Le jeudi 15 janvier 2026 est marqué en rouge sur les calendriers de ceux qui suivent l’écosystème du bitcoin (BTC) et des cryptomonnaies. En effet, après des mois de négociations intenses et de projets gardés sous clé, le sénateur républicain Tim Scott a décidé de prendre un coup d’autorité pour soumettre au vote la structure réglementaire du marché des actifs numériques aux États-Unis, avec ou sans le soutien du caucus démocrate.
La manœuvre, connue dans le langage législatif sous le nom de balisage ou une séance intense de débats et d’amendements, recherchez quelque chose qui était jusqu’à présent hors de portée de l’industrie, comme des règles du jeu claires pour fonctionner.
Le CLARITY Act (Digital Asset Market Clarity Act) ou projet de loi sur la structure du marché des cryptomonnaies, vise à délimiter une fois pour toutes le champ de concurrence entre la Securities and Exchange Commission (SEC) et la Commodity Futures Trading Commission (CFTC). En outre, il cherche à introduire un concept juridique innovant avec le terme « jetons d’utilité », une catégorie conçue pour empêcher certaines crypto-monnaies d’être qualifiées de titres.

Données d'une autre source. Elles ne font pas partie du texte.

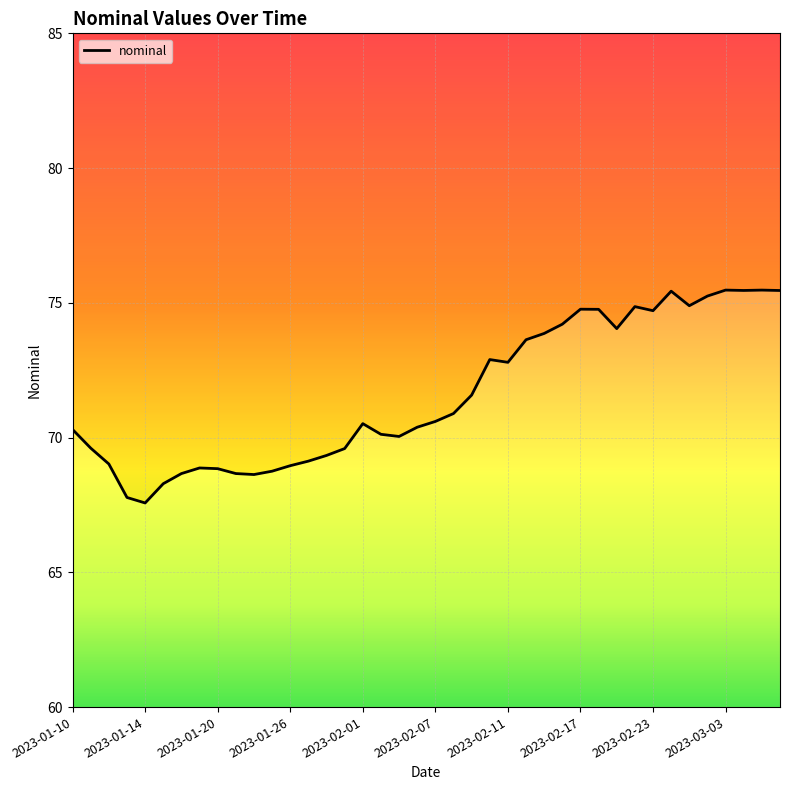

List the labels in order of value, smallest first.

2023-01-14, 2023-01-13, 2023-01-17, 2023-01-24, 2023-01-18, 2023-01-21, 2023-01-25, 2023-01-20, 2023-01-19, 2023-01-26, 2023-01-12, 2023-01-27, 2023-01-28, 2023-01-31, 2023-01-11, 2023-02-03, 2023-02-02, 2023-01-10, 2023-02-04, 2023-02-01, 2023-02-07, 2023-02-08, 2023-02-09, 2023-02-11, 2023-02-10, 2023-02-14, 2023-02-15, 2023-02-21, 2023-02-16, 2023-02-23, 2023-02-18, 2023-02-17, 2023-02-22, 2023-03-01, 2023-03-02, 2023-02-28, 2023-03-08, 2023-03-04, 2023-03-07, 2023-03-03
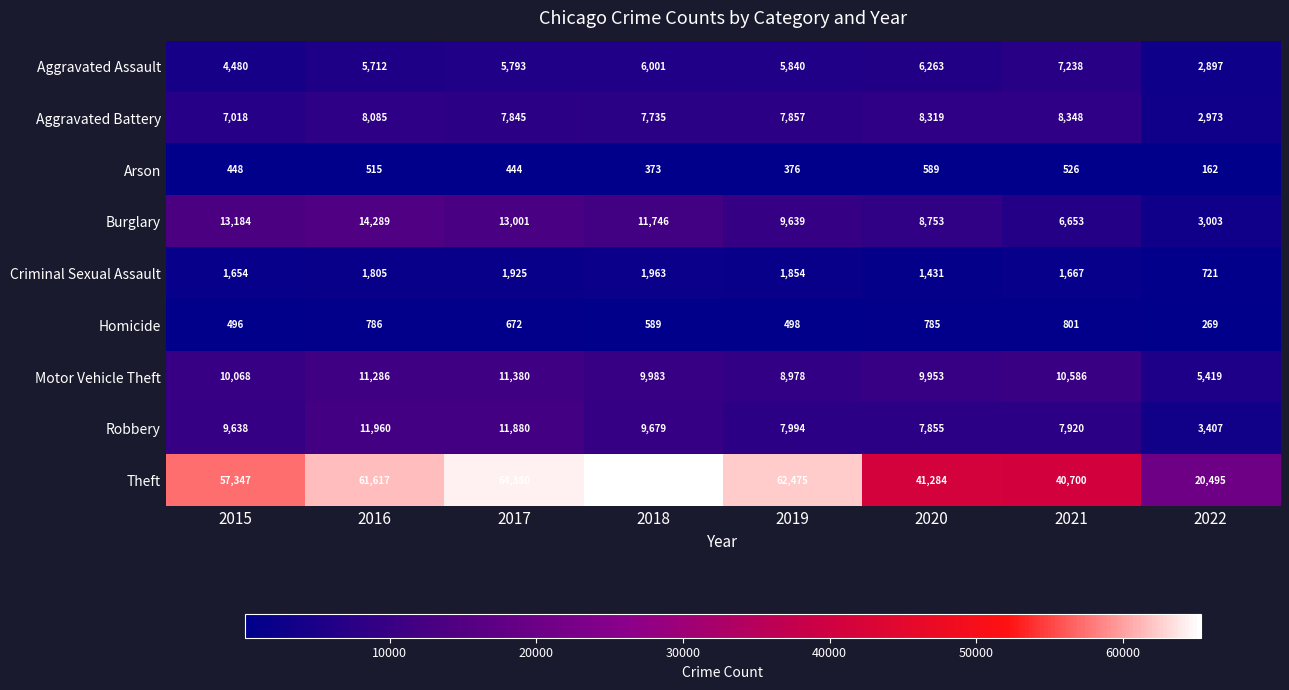

Rank the series at 2017 from highest to lowest value.

Theft, Burglary, Robbery, Motor Vehicle Theft, Aggravated Battery, Aggravated Assault, Criminal Sexual Assault, Homicide, Arson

La détermination de Scott, représentant de Caroline du Sud, était claire dans une récente communication divulguée par le média américain Punchbowl News. Dans ce document, le sénateur avertissait ses collègues que le temps d’attente est écoulé. “Il est important que nous publiions et votions”, a déclaré Scott dans une interview accordée à Breitbart News, soulignant que son équipe a travaillé “sans relâche” au cours du dernier semestre pour fournir des ébauches à chaque membre du comité.
Son collègue, le sénateur John Kennedy, a confirmé la gravité du défi : “Je comprends que le président va procéder au vote, quoi qu’il arrive, jeudi prochain”.
Un pari tout ou rien pour réguler les cryptomonnaies
Cependant, le chemin n’est pas exempt d’obstacles. Bien que les sénateurs républicains et démocrates se soient réunis le 6 janvier avec le soi-disant tsar de la crypto-monnaie, David Sacks, dans une tentative de dernière minute de rapprocher les positions, il n’y a aucune certitude que Scott dispose des voix nécessaires pour approuver le projet actuel.
Des sources proches du processus suggèrent que, même s’il existe un consensus sur une grande partie du texte, Deux épines restent dans la négociation : la régulation de la finance décentralisée (DeFi) et la gestion des conflits d’intérêts au sein des plateformes d’échange.
En attendant, le temps législatif n’est pas le seul à jouer en notre défaveur. L’avancement de cette loi se fait sous la pression suffocante d’une éventuelle fermeture du gouvernement fédéral. Le financement temporaire du gouvernement expire le 30 janvier et si le Congrès ne parvient pas à un accord budgétaire, tout progrès dans la réglementation de l’écosystème des cryptomonnaies pourrait être gelé indéfiniment.
Pour Cody Carbone, PDG de The Digital Chamber, le moment est critique. Selon l’analyste, il existe un accord substantiel au « cœur » de la loi, mais le diable réside dans les détails techniques de DeFi qui séparent encore républicains et démocrates.
Si le Comité des banques parvient à faire avancer ce projet la semaine prochaine, les États-Unis feraient le premier pas ferme pour regagner le terrain perdu par rapport à d’autres pays qui ont déjà avancé leurs propres réglementations, comme l’Europe, par exemple, avec sa loi MiCA.
Pour l’instant, le silence officiel règne sur l’ordre du jour du Comité bancaire, qui n’a pas encore publié la convocation définitive. Mais dans les couloirs du Sénat, le message tacite qui se répand est que la patience est à bout et que nous devons définitivement laisser derrière nous l’ère de la réglementation par l’application qui limitait tant l’industrie, comme l’a rapporté CriptoNoticias.